((
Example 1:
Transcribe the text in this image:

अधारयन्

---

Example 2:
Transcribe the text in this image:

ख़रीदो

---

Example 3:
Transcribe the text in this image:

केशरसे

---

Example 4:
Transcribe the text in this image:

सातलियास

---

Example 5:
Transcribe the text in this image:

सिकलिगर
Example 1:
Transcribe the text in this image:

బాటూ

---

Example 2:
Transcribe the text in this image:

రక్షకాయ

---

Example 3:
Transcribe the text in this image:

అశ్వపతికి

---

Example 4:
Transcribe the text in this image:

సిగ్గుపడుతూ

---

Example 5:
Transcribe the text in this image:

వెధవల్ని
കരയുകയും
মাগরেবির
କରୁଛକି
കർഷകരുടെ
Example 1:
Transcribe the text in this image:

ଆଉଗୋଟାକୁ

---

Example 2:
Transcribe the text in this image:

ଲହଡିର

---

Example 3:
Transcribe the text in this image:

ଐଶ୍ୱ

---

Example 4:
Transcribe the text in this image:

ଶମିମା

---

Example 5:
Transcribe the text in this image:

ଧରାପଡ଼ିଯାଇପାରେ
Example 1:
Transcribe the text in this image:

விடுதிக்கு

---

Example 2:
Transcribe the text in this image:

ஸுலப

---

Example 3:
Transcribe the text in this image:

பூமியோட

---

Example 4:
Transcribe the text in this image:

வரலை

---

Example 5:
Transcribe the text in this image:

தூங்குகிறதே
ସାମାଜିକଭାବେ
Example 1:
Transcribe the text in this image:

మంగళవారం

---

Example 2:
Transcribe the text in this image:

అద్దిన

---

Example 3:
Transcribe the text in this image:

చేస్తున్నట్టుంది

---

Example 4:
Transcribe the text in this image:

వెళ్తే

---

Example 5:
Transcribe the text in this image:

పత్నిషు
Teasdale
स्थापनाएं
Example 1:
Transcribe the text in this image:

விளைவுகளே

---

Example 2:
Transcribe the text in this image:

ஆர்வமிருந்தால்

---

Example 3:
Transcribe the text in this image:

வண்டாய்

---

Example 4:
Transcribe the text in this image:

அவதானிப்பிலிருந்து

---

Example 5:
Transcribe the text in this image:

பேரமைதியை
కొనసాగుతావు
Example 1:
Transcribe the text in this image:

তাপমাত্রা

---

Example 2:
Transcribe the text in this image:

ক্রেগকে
))
**Task details**. The whole listing, restated word for word, is the expected answer.

**Solution to this task**.
Example 1:
Transcribe the text in this image:

अधारयन्

---

Example 2:
Transcribe the text in this image:

ख़रीदो

---

Example 3:
Transcribe the text in this image:

केशरसे

---

Example 4:
Transcribe the text in this image:

सातलियास

---

Example 5:
Transcribe the text in this image:

सिकलिगर
Example 1:
Transcribe the text in this image:

బాటూ

---

Example 2:
Transcribe the text in this image:

రక్షకాయ

---

Example 3:
Transcribe the text in this image:

అశ్వపతికి

---

Example 4:
Transcribe the text in this image:

సిగ్గుపడుతూ

---

Example 5:
Transcribe the text in this image:

వెధవల్ని
കരയുകയും
মাগরেবির
କରୁଛକି
കർഷകരുടെ
Example 1:
Transcribe the text in this image:

ଆଉଗୋଟାକୁ

---

Example 2:
Transcribe the text in this image:

ଲହଡିର

---

Example 3:
Transcribe the text in this image:

ଐଶ୍ୱ

---

Example 4:
Transcribe the text in this image:

ଶମିମା

---

Example 5:
Transcribe the text in this image:

ଧରାପଡ଼ିଯାଇପାରେ
Example 1:
Transcribe the text in this image:

விடுதிக்கு

---

Example 2:
Transcribe the text in this image:

ஸுலப

---

Example 3:
Transcribe the text in this image:

பூமியோட

---

Example 4:
Transcribe the text in this image:

வரலை

---

Example 5:
Transcribe the text in this image:

தூங்குகிறதே
ସାମାଜିକଭାବେ
Example 1:
Transcribe the text in this image:

మంగళవారం

---

Example 2:
Transcribe the text in this image:

అద్దిన

---

Example 3:
Transcribe the text in this image:

చేస్తున్నట్టుంది

---

Example 4:
Transcribe the text in this image:

వెళ్తే

---

Example 5:
Transcribe the text in this image:

పత్నిషు
Teasdale
स्थापनाएं
Example 1:
Transcribe the text in this image:

விளைவுகளே

---

Example 2:
Transcribe the text in this image:

ஆர்வமிருந்தால்

---

Example 3:
Transcribe the text in this image:

வண்டாய்

---

Example 4:
Transcribe the text in this image:

அவதானிப்பிலிருந்து

---

Example 5:
Transcribe the text in this image:

பேரமைதியை
కొనసాగుతావు
Example 1:
Transcribe the text in this image:

তাপমাত্রা

---

Example 2:
Transcribe the text in this image:

ক্রেগকে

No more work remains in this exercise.